The young Ross's elementary education included a period at the Model School, Londonderry, (it had opened in 1862), before proceeding to Foyle College where his contempories included Percy French. He subsequently entered Trinity College Dublin where he graduated with a BA in 1877 and LLB in 1879. A member of Grays Inn, (1878), he was called to the Irish Bar in 1879 and practiced on the North West Circuit. He took silk in 1891 and was elected a Bencher in 1893.
Like many of the legal profession he entered politics and served as the Conservative Member of Parliament for the City of Londonderry from 1892 until 1895 when he was defeated. The following year at the age of forty three he was to become the youngest judge in the United Kingdom when he was elevated to the Bench as the Land Judge in the Chancery Division of the High Court of Justice in Ireland. He holds the honour of being the first Presbyterian Irish High Court Judge. In 1902 he was sworn into the Irish Privy Council and in 1902 he was created a Baronet. In 1921 he reached the apogee of his legal career when he was appointed Lord Chancellor of Ireland. He was to be the last individual to hold this appointment, it being abolished in December 1922 at which time Sir John retired to London, but ultimately returned to Northern Ireland to live at Dunmoyle Lodge outside Sixmilecross where he was to die on 17th August 1935. He was succeeded to the baronetcy by his only son Sir Ronald Deane Ross KC, MC , MP who for a time was Recorder of Sunderland.
Sir John's wife whom he married in 1882 was Katherine Mary Jeffcock Mann, the only daughter of Lieut. Col. Deane Mann of Dunmoyle. The match was not approved of by the Manns. The young Ross had two great failings so far as the Manns were concerned, -that he was not from a landed family and his Presbyterianism. Whilst the couple did not exactly elope, Miss Mann is reputed to have walked from her father's seat to Sixmilecross where she took an early morning train to Dublin and then married Ross at St.
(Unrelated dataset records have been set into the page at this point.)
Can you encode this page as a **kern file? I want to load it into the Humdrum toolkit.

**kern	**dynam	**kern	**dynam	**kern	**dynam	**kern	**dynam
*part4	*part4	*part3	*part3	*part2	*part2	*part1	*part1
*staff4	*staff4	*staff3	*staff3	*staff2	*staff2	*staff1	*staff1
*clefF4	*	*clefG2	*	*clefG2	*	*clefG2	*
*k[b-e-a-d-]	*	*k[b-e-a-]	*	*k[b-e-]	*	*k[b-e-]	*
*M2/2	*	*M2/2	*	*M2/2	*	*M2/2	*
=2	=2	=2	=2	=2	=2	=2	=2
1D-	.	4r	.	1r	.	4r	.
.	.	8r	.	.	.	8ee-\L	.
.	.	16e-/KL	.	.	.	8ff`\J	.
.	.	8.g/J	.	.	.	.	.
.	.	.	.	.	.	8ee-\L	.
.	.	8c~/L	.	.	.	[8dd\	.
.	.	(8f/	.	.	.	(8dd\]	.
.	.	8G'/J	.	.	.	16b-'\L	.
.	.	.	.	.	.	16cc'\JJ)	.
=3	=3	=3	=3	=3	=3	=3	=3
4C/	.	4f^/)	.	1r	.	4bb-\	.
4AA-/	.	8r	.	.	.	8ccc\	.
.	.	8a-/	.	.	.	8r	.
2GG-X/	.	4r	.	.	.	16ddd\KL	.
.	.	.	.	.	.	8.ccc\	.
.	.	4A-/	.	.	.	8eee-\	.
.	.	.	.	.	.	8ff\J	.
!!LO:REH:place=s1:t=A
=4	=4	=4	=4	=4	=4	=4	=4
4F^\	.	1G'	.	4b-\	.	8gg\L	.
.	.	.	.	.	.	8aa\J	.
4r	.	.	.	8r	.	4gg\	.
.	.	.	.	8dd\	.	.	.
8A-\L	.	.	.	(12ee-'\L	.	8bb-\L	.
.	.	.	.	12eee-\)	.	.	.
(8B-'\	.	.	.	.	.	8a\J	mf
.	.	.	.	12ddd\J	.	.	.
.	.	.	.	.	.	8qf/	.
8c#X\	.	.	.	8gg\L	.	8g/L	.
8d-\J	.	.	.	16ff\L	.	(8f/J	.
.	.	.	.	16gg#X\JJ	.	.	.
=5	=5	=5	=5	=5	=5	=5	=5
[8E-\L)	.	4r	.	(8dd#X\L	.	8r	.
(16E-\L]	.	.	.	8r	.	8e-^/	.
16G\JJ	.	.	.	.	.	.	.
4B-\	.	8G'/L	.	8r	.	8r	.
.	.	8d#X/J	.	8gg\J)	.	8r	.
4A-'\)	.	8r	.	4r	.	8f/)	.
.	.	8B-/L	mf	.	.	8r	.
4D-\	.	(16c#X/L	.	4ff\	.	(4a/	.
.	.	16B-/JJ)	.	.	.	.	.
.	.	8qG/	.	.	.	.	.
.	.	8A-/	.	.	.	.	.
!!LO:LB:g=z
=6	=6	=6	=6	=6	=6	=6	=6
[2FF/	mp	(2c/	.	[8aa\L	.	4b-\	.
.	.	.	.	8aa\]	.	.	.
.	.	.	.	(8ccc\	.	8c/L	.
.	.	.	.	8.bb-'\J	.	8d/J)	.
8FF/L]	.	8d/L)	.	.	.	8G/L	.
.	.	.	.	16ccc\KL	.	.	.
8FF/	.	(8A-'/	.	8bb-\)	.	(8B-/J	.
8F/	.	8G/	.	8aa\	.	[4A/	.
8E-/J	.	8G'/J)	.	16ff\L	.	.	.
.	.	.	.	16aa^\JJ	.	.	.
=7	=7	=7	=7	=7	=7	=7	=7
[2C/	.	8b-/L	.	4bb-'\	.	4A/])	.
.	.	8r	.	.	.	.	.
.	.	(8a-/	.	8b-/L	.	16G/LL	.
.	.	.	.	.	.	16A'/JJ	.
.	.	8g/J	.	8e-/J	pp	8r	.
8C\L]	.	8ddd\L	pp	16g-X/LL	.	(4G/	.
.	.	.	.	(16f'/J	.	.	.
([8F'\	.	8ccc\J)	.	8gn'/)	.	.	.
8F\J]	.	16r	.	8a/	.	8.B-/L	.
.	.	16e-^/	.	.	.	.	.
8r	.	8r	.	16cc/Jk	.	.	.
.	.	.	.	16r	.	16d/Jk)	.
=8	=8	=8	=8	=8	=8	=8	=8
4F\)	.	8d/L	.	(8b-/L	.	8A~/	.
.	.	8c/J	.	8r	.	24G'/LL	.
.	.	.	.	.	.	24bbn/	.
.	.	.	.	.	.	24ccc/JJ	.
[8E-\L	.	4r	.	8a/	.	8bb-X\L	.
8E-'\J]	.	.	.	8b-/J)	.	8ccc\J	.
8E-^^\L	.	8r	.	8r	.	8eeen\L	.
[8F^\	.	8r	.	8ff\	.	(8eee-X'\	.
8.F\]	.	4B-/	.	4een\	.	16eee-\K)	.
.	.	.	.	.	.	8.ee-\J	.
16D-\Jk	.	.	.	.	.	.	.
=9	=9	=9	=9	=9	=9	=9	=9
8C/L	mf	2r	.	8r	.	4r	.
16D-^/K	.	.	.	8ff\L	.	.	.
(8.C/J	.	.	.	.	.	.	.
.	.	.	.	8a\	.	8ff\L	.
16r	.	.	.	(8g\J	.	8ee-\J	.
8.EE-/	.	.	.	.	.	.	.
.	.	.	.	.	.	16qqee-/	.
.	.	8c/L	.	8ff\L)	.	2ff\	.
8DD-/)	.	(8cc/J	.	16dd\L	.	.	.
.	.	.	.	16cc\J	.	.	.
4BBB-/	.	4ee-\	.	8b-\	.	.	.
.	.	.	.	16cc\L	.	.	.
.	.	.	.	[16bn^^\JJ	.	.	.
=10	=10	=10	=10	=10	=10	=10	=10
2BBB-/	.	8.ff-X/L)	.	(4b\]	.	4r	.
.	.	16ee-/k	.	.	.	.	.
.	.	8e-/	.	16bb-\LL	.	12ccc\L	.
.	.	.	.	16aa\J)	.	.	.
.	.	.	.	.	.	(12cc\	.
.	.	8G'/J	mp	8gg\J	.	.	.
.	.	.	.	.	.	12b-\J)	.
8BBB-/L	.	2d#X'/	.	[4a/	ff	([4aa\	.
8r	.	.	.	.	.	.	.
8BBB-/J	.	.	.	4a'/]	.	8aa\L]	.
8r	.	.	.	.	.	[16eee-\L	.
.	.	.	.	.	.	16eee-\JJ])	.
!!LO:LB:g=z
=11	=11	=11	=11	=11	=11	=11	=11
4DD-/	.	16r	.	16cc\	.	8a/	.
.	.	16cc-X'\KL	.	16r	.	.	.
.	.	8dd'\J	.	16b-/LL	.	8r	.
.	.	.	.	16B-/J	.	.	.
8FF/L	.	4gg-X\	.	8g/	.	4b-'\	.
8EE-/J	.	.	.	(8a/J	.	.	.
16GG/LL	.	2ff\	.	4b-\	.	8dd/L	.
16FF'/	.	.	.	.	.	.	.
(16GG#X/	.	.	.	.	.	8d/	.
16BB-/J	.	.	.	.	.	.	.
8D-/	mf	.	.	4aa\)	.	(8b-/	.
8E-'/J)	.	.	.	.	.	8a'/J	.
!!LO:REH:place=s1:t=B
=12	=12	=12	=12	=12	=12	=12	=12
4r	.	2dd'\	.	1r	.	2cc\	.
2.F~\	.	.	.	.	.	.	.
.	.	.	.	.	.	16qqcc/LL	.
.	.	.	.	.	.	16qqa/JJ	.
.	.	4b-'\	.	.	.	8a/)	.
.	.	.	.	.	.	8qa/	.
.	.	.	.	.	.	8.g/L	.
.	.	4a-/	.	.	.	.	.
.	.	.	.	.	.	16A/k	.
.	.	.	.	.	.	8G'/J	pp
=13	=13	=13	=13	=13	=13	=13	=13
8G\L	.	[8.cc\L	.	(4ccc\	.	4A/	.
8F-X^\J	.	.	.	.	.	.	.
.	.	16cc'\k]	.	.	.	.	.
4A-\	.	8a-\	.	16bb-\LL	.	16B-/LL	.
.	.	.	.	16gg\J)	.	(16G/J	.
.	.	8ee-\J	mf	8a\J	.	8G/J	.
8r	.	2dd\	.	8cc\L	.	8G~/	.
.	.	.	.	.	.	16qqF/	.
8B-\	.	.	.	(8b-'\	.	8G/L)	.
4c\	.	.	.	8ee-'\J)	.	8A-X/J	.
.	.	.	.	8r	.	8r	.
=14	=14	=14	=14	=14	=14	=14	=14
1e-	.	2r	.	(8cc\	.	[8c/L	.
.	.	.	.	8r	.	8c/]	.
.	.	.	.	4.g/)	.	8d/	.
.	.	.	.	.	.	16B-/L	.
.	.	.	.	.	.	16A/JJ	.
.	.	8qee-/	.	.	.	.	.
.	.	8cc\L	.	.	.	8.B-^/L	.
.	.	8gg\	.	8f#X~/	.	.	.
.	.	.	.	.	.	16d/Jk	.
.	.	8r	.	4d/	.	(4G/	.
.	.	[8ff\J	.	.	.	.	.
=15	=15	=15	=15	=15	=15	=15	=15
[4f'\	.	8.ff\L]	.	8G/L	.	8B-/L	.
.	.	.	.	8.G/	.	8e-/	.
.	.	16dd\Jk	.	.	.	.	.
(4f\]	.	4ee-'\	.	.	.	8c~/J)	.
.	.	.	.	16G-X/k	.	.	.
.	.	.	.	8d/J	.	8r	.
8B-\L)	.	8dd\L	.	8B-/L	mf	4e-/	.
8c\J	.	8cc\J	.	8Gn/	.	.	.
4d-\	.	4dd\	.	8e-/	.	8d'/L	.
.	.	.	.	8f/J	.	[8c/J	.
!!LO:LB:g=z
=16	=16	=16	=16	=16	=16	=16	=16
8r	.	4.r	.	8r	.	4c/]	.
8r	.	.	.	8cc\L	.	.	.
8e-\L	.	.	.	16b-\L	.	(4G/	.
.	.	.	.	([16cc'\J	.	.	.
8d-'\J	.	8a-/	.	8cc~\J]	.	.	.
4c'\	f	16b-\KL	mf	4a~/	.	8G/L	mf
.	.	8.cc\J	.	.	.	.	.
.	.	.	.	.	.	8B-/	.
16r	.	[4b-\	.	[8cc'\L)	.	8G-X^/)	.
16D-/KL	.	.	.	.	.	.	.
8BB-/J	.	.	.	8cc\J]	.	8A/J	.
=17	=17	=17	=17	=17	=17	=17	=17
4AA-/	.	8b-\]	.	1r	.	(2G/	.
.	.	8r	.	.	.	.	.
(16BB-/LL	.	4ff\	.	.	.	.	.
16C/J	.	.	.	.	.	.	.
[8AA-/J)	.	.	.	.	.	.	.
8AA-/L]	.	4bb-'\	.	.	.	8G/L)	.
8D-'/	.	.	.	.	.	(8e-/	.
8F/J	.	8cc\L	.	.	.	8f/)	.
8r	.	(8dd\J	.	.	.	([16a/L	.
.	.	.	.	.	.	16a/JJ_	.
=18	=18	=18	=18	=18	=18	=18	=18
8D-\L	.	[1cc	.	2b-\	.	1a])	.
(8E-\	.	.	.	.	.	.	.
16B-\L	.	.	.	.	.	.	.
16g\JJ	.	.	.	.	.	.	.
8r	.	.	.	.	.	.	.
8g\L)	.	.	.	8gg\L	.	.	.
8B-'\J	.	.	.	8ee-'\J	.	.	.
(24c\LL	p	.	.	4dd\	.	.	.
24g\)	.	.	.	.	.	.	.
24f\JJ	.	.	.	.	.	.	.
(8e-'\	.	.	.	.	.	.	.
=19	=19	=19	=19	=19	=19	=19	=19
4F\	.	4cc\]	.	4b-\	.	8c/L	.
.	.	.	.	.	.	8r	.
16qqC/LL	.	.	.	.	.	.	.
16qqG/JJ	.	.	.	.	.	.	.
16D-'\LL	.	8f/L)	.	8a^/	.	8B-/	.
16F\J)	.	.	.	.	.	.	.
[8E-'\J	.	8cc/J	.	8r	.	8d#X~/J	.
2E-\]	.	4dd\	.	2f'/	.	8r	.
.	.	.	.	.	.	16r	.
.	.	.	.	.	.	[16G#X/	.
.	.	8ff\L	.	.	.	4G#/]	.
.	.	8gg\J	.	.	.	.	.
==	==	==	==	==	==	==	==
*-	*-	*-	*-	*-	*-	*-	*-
Michan's Church, (Parish Church to the Law Courts of Ireland), with her parents being absent. The honeymoon was apparently spent riding a tandem from Dublin to Donegal.
Despite the initial antipathy if not hostility between the young couple and the Manns it is clear that relationships must have improved as Dunmoyle would ultimately belong to the Ross's. The house and its large conservatory were demolished in the mid 1960's.
A brother of Sir John Ross, Stuart C. Ross was for many years a solicitor in Londonderry. His firm was ultimately taken over by a nephew (?) Frederick Bond who continued trading under the style of "Stuart C Ross & Co," until his death, when the business was subsumed into a larger practice and the name disappeared.